Activity list:
1) Answer these questions from the passage on Palm Sunday and Messiaen's quartet:
(a) In what year did Messiaen finish and first perform the Quartet for the End of Time?
(b) What two signs told the writer, living in Chicago's Ukrainian Village, that Easter was near?
(c) How many movements does the quartet have?
2) Quote, word for word, the part of the passage on Palm Sunday and Messiaen's quartet that opens with the words containing "That sense of" and closes with "beginning or end.".

What an odd doubleheader we’re facing this Sunday. The week will end just as the new month begins so you’d best be on the lookout for April Fools' tricks and pranks, including right here on Weekender.

It is also Palm Sunday, which for Christians around the world marks the beginning of Holy Week, leading up to Good Friday and Easter Sunday.

When I lived in Chicago’s Ukrainian Village, home to a cluster of imposing Catholic and Orthodox churches, two signs always alerted me that Easter was just around the corner: Carved wooden eggs would show up at the local grocer and women bearing large branches of pussy willow would appear on the streets.

Local clarinetist James Falzone marks the arrival of Easter with a different procession – leading a performance of French composer Olivier Messiaen’s Quartet for the End of Time. The story behind this work is fascinating – Messiaen finished composing and first performed the piece in 1941, while he was being held in a German prisoner-of-war camp.

Falzone thinks that context could make us approach this music as “somehow haunting or negative.” After all, “[Messiaen] didn’t know if he would last a week, he was deprived of food and having hallucinatory dreams.” But to Falzone, there is “such great hope in writing a piece of music that literally stops time when you’re in captivity … time continues even when this time stops.”

That sense of time without end plays out on multiple levels. As Falzone explains, parts of the eight movements are performed very slowly – “at quarter note 54, which is almost off the left-hand side of the metronome” (check that tempo out here). And Messiaen “buried” rhythmic patterns in his music that function as hidden palindromes – small rhythms without beginning or end.

Source material:

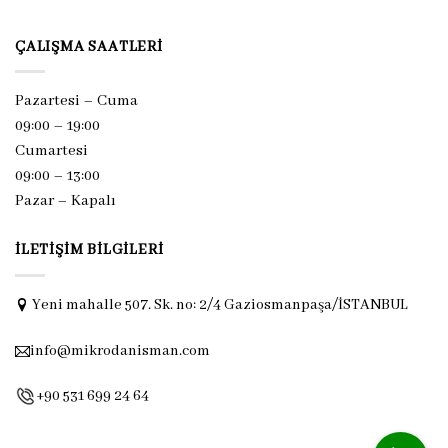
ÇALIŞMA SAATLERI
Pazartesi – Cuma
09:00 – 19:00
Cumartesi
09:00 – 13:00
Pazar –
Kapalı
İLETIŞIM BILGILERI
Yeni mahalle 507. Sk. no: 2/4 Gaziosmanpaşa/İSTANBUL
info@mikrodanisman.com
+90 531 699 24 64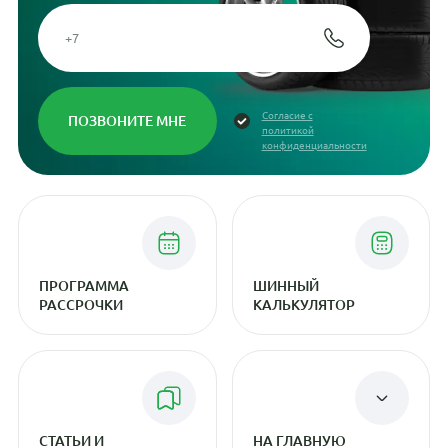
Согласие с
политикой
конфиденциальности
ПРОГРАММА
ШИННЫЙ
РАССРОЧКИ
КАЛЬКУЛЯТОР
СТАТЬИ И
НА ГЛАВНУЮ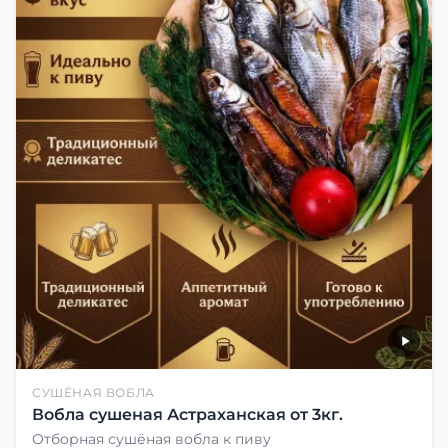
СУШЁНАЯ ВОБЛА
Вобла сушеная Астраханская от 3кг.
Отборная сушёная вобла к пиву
==
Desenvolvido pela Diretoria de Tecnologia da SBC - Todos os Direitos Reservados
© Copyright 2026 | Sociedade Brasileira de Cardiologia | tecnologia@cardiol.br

Results for the exercise:
1)
(a) 1941.
(b) Carved wooden eggs appearing at the local grocer, and women carrying large branches of pussy willow on the streets.
(c) Eight.

2)
That sense of time without end plays out on multiple levels. As Falzone explains, parts of the eight movements are performed very slowly – “at quarter note 54, which is almost off the left-hand side of the metronome” (check that tempo out here). And Messiaen “buried” rhythmic patterns in his music that function as hidden palindromes – small rhythms without beginning or end.